■ **Information supplied**:
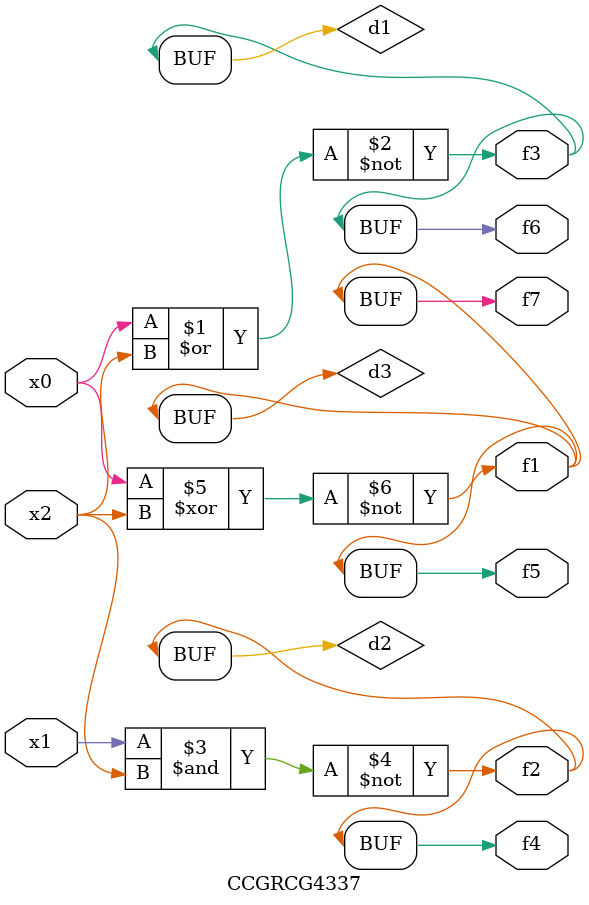
<source format=v>
module CCGRCG4337(
	input x0, x1, x2,
	output f1, f2, f3, f4, f5, f6, f7
);

	wire d1, d2, d3;

	nor (d1, x0, x2);
	nand (d2, x1, x2);
	xnor (d3, x0, x2);
	assign f1 = d3;
	assign f2 = d2;
	assign f3 = d1;
	assign f4 = d2;
	assign f5 = d3;
	assign f6 = d1;
	assign f7 = d3;
endmodule

</source>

■ **Task objective**: The data above should be repeated in full and exactly, with no pictures carried over.

■ **Task result**:
<source format=v>
module CCGRCG4337(
	input x0, x1, x2,
	output f1, f2, f3, f4, f5, f6, f7
);

	wire d1, d2, d3;

	nor (d1, x0, x2);
	nand (d2, x1, x2);
	xnor (d3, x0, x2);
	assign f1 = d3;
	assign f2 = d2;
	assign f3 = d1;
	assign f4 = d2;
	assign f5 = d3;
	assign f6 = d1;
	assign f7 = d3;
endmodule

</source>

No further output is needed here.